In 2000 Andreas Waldherr achieved second place for diesel vehicles in the Rally Cup of the Supreme National Sports Commission for Motorsports (OSK) of the Austrian Automobile, Motorcycle and Touring Club (ÖAMTC). He won the OSK Rally Cup for diesel vehicles three times, from 2001 to 2003. Since 2004, Waldherr drove successfully in the Austrian Rally National Championship.

He experienced his greatest success in 2006 when he took third place in the overall standings. He achieved his first success in the Austrian Rally National Championship at the 2–3 May 2008 Bosch Super Plus Rally in a Volkswagen Polo S2000. During his career, Waldherr drove in 72 rallies, three of which won.
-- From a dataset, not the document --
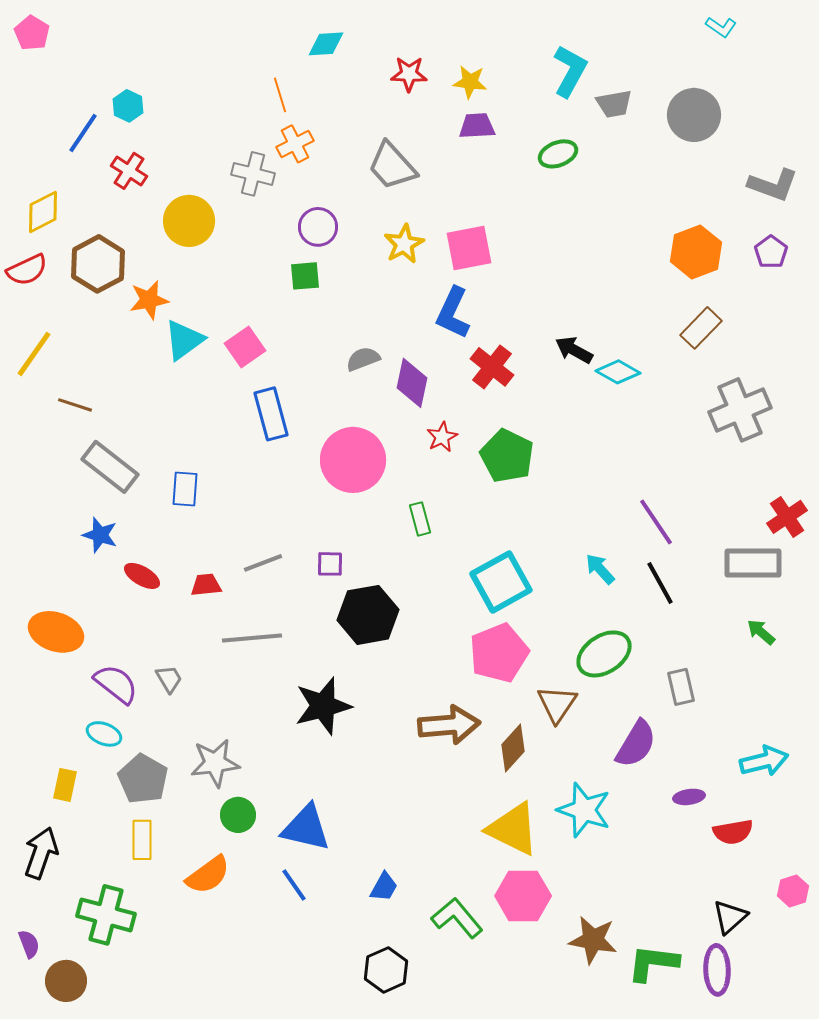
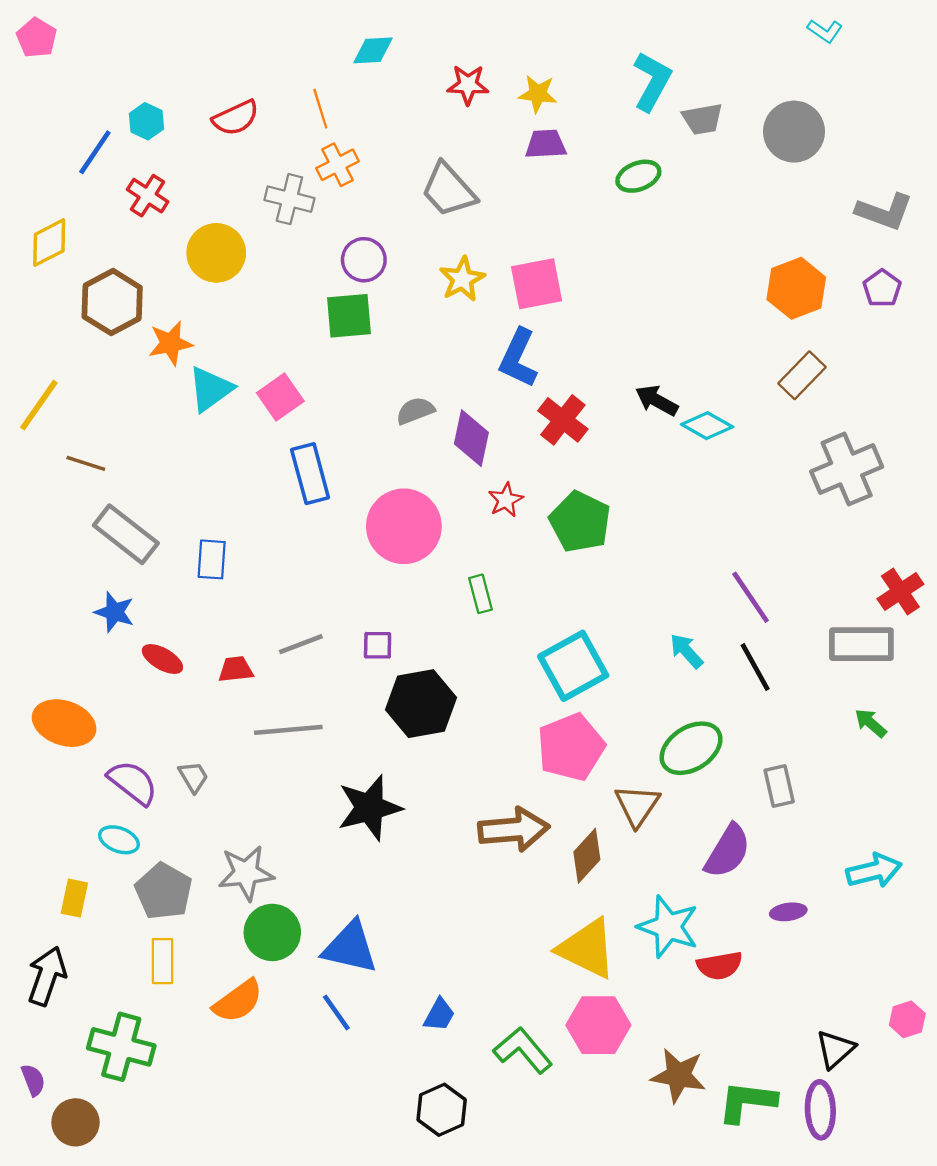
red semicircle: (27, 270) -> (236, 118), moved
green square: (305, 276) -> (349, 316), size x1.4
green circle: (238, 815) -> (272, 932), size x1.4
red semicircle: (733, 832) -> (720, 966), moved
In the 2010 season, engaged by VW Racing Austria Club, Waldherr was able to finish in second place behind national champion Raimund Baumschlager. However, 2011 was less successful, where he ranked only eighth after experiencing several problems. Waldherr also proved his skills in closed-course racing: In 2006 he took third place in the 24 Hours of Dubai and in 2011 he achieved the highest score for diesel-powered vehicles in a Golf TDI.

Andreas Waldherr lived in Thomasberg, Austria, was married and the father of a son Luca, who's also a rally driver.

Waldherr suffered a fatal accident in his workshop in Anspang, Austria on the morning of 6 July 2011 when he was crushed under his rally car while servicing it. He was alone in the workshop at the time he was found by rescue personnel, around 11:30 a.m. Resuscitation efforts were unsuccessful.